The horror stories have not been enough — screaming fights after vulnerable people are kicked out of sober living homes in the middle of the night, relapsing residents vomiting on neighbor’s lawns, ambulances screeching into residential neighborhoods responding to overdoses — so officials are turning to the hard stuff:
Data.
Echoing the Southern California News Group’s Rehab Riviera probe, the newly renamed California Sober Living and Recovery Task Force along with the Association of California Cities Orange County are asking for raw data on law enforcement and code violation calls linked to recovery facilities.
The idea is to move beyond anecdote “to ascertain the fiscal and operational impacts to cities and counties for sober living and recovery home related calls and to understand additional common challenges communities encounter,” a report presented at its meeting July 14 said. “We are collaborating with regional law enforcement and various city community development departments to gather and analyze this information.”
The Mission Viejo-led task force is also eagerly awaiting the results of a newly ordered audit of the Department of Health Care Services, which oversees licensed addiction treatment facilities. Due next year, the audit was requested by Assemblymember Diane Dixon, R-Newport Beach, to “determine if DHCS is properly licensing, regulating and enforcing state laws.”

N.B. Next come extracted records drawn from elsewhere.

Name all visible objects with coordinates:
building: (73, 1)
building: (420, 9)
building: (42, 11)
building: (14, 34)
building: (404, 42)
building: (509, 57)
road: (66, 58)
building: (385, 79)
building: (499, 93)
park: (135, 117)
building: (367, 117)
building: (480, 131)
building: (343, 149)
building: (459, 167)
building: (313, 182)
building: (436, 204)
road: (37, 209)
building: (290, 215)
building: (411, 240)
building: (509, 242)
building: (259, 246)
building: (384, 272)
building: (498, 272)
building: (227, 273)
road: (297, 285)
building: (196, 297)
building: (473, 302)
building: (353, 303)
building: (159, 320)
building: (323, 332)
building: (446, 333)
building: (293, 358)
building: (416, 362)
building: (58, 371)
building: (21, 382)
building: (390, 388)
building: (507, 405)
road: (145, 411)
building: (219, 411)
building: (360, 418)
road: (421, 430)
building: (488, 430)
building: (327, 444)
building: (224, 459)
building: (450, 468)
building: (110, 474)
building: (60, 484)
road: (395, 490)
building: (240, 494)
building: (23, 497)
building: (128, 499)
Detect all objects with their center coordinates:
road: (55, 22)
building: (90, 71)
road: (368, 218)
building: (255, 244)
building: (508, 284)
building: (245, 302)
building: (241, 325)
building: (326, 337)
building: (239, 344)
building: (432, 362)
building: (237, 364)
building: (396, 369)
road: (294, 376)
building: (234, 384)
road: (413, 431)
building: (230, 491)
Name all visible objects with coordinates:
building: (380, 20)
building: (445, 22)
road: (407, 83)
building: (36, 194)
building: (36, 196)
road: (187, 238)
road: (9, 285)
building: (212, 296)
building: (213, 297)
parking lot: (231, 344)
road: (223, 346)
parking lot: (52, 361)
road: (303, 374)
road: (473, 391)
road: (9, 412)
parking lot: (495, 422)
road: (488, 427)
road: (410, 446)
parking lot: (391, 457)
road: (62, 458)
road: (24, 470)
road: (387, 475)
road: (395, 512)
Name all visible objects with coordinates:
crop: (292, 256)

Many folks who live near these facilities will emphatically tell you DHCS is doing no such thing.
There’s a lack of enforcement from the state, and a refusal to let local governments step into the void, Dixon said at the meeting. “In our communities, we can enforce state vehicle laws — but not these,” she said. “There’s no data. No inputs, no outputs. Are these homes working? The pushback has been, ‘People get well and have a right to be in our neighborhoods.’ I don’t know. Are they getting well?”